ビンゴー・キッドの洋書日記

英米を中心に現代から古典まで、海外の作品を英語で読み、論評をくわえるブログです

Audur Ava Olafsdottir の “The Greenhouse” (1)

 アイスランドの作家 Audur Ava Olafsdottir の "The Greenhouse"(2007)を読了。さっそくレビューを書いておこう。

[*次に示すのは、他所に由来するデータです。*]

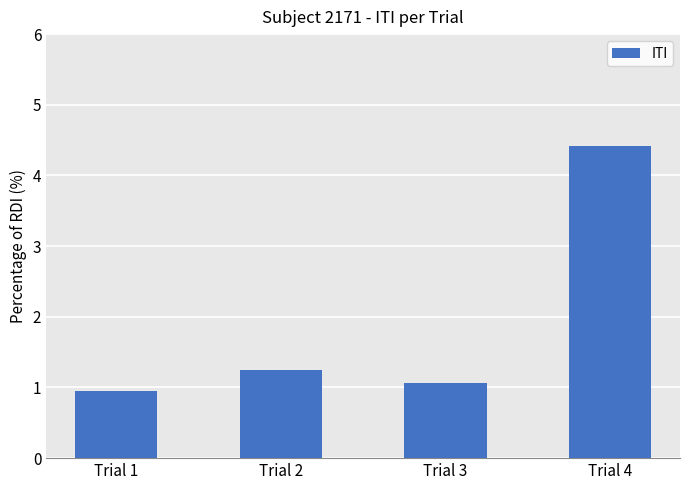

What is the approximate value at Trial 2?

1.2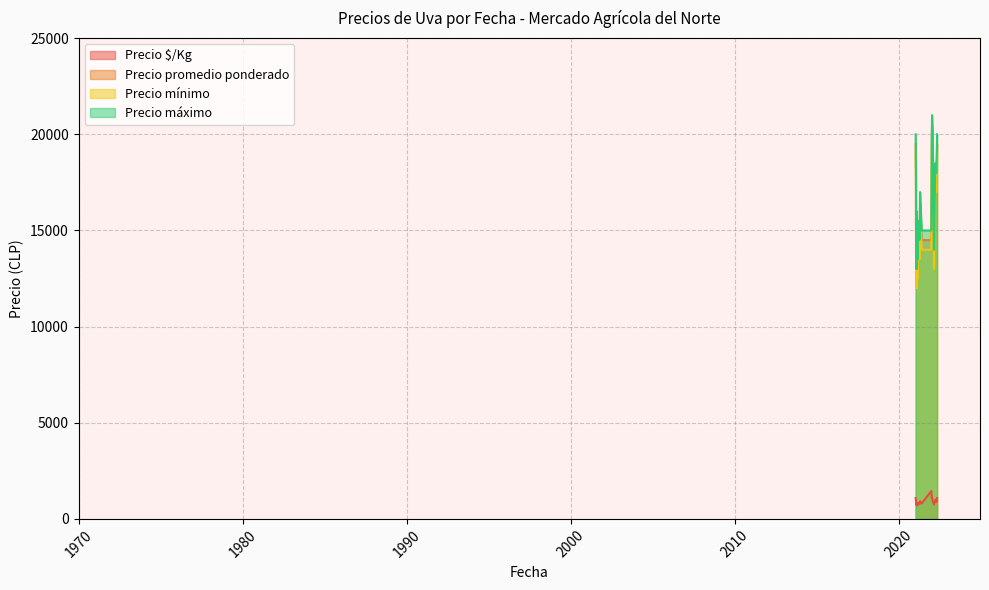

Which series has the largest total across all categories?

Precio máximo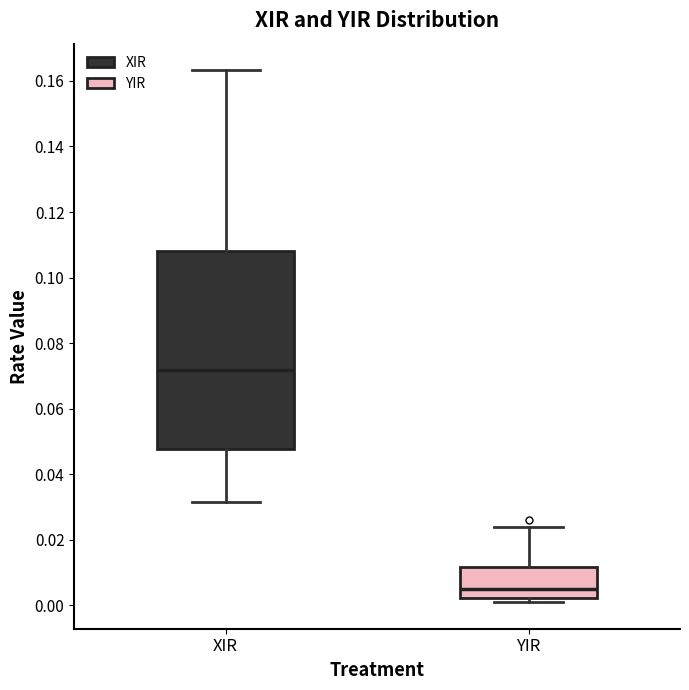

Which box's median line is the highest?

XIR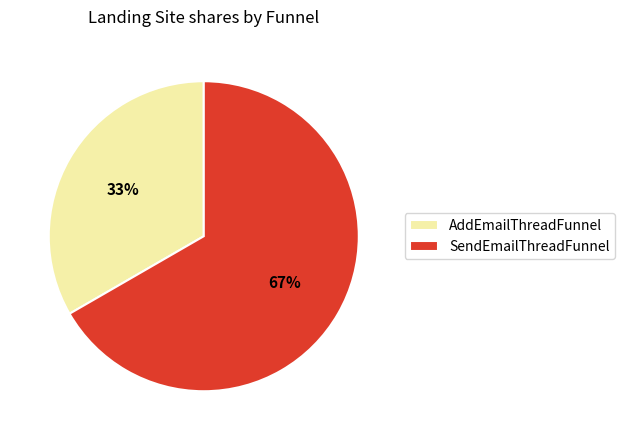

To the nearest percent, what is the average slice percentage?

50%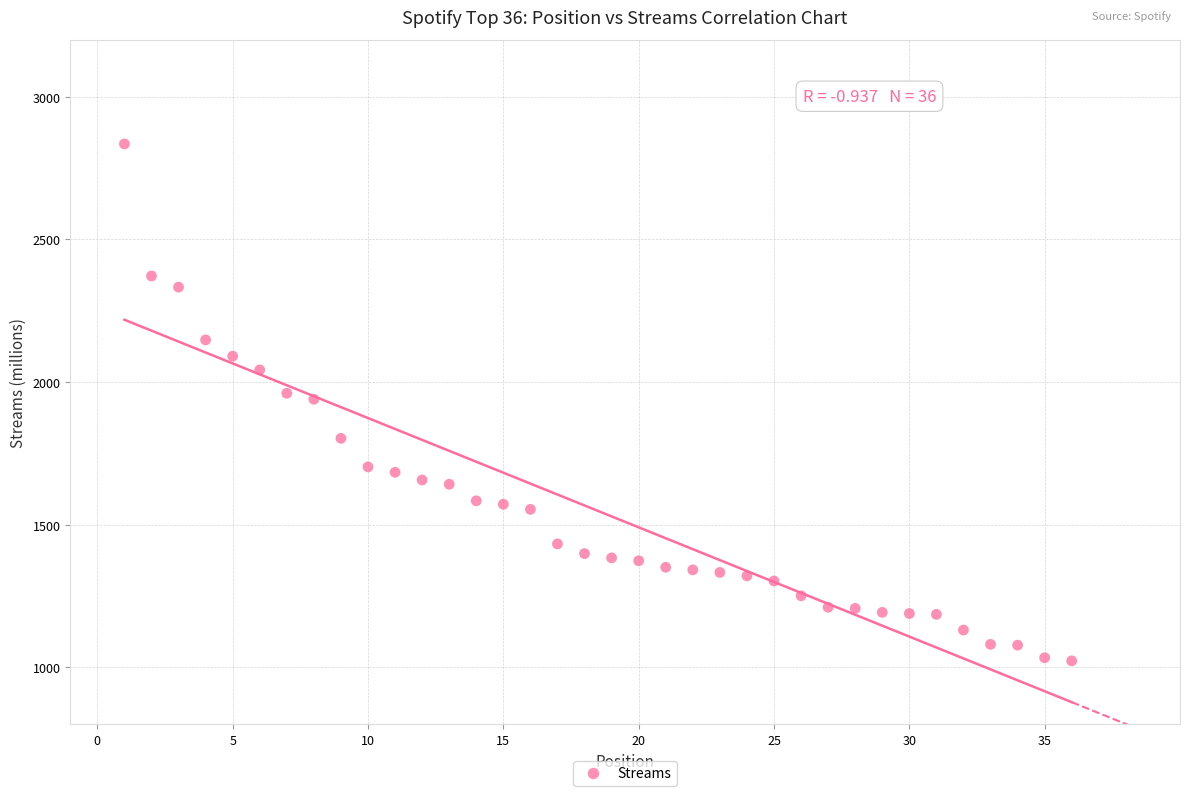

What is the range of Y values (max minus min)?

1812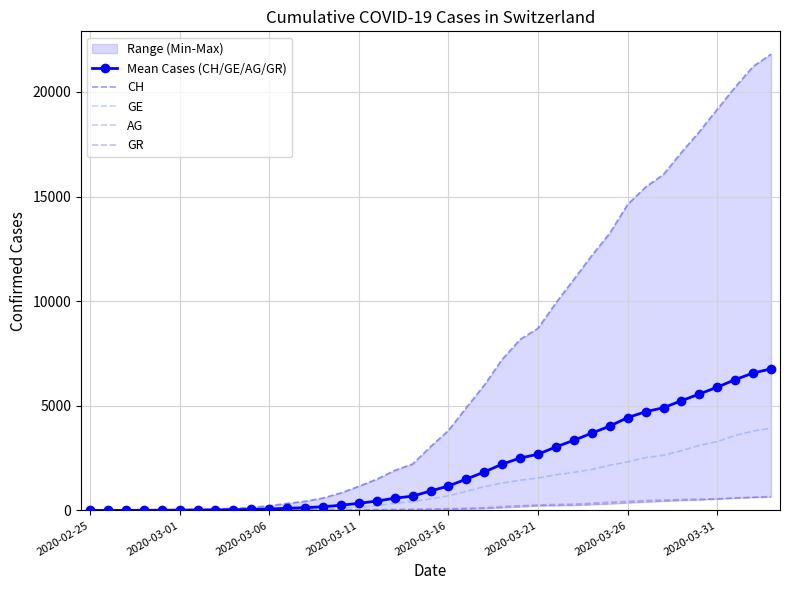

How many data points in AG are less than 43?

19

[☆☆☆☆] みずみずしいタッチで描かれたシンボリックな自己発見の物語である。感服した。年老いた父と自閉症の弟をのこし、荒涼とした溶岩平原をひとり旅立つ青年ロビ。母親を交通事故で亡くしたばかりの心象風景だ。当初は旅の行き先も目的も不明だが、この設定も、とくに人生の目標がなく、女と衝動的に関係し、子どもをもうけたものの未婚というロビの中途半端な状況とみごとに一致している。やがてロビは南欧らしい村の修道院に住み、世界的に有名なバラ園の修復にとりかかる。そこへ上の女が赤ん坊を連れて現われ、奇妙な共同生活が開始。この仮住まいももちろん、自分の将来を決めかねているロビの心理をよく反映したものだ。以後の展開は定石どおりだが、とにかく終始一貫、清涼な空気を思わせるような透明感のある文体がすばらしく、描きだされる微妙な心象風景にふと眺めいってしまう。とりわけ、ほほえましい光景に心がなごみ、さいご、ロビが丹精こめて育てた赤紫のバラが目にしみる。彼が自分の人生にコミットしようと決意を固めた一瞬である。みごとな幕切れだ。